Vertex AI Tabular allows you to perform machine learning with tabular data using simple processes and interfaces. You can create the following model types for your tabular data problems: binary classification, multi-class classification, regression, and forecasting.
This tutorial walks you through creating a Vertex AI dataset from open-source bank marketing data, and then training a classification model with AutoML. You then deploy the model to an endpoint and make online predictions.
*Pro tip: Learn tabular data 101 and Vertex AI Tabular Workflows.
5. Create a user-managed notebook with Vertex AI Workbench
For those getting started in ML or even looking to run deep learning frameworks, one of the best tools is Jupyter Notebooks. They provide an easy-to-use interactive data science environment that presents code, images, text, and output in a step by step manner.
Typically you’d have to install a Juypter notebook on a server. But if you are looking to run deep learning models, you can run into challenges of creating and configuring a deep learning virtual machine (VM) with potentially vulnerable images for ML frameworks.
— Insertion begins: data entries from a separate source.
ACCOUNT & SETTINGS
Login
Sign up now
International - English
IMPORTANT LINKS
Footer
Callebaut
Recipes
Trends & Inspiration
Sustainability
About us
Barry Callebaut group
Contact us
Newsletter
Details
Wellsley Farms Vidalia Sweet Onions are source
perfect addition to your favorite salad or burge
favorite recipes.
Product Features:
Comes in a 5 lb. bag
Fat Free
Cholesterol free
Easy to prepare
Vertex AI Workbench user-managed notebooks save you the difficulty by providing verified, optimized, and tested images for your chosen framework. These notebooks come prepackaged with JupyterLab and a preinstalled suite of deep learning packages, including support for the TensorFlow and PyTorch frameworks. Your user-managed notebooks instances are protected by Google Cloud authentication and authorization, and they integrate with GitHub and can sync with a GitHub repository.
This tutorial walks you through how to enable the Notebooks API in a Google Cloud project, navigate to Vertex AI Workbench user-managed notebooks, create a user-managed notebooks instance, and open JupyterLab.
6. Train a custom ML model with Vertex AI Training
For models that take a long time to train, a notebook isn’t always the most convenient option. If you’re building an ML application, it’s unlikely you’ll only need to train your model once. Over time you’ll want to retrain your model to make sure it stays fresh and keeps producing valuable results. Manually executing the cells of your notebook might be the right options when you’re getting started with a new ML problem, but when you want to automate experimentation at scale or retrain models for a production application, a managed ML training option will make things much easier.
Vertex AI Training is different from AutoML. It lets you create a training application with a set of pre-built algorithms. You can bring your custom code to train models and it helps you package it up with Docker. It’s fully managed with AI infrastructure optimizations to reduce training time and cost.
This tutorial walks you through custom training on Vertex AI to run your own ML model training code in the cloud, instead of using AutoML. You’ll use Vertex AI’s custom training to run a TensorFlow Keras training application in one of Vertex AI’s pre-built container environments. You’ll use a publicly-available image dataset to train the model to identify types of flowers in images.
That’s not all
There are many interactive tutorials for ML/AI, including how to use our pre-trained ML APIs like Document AI, Speech-to-Text, and more. They’re a great way to get a feel of what AI on Google Cloud is like. Try them all out and see what product fits your needs!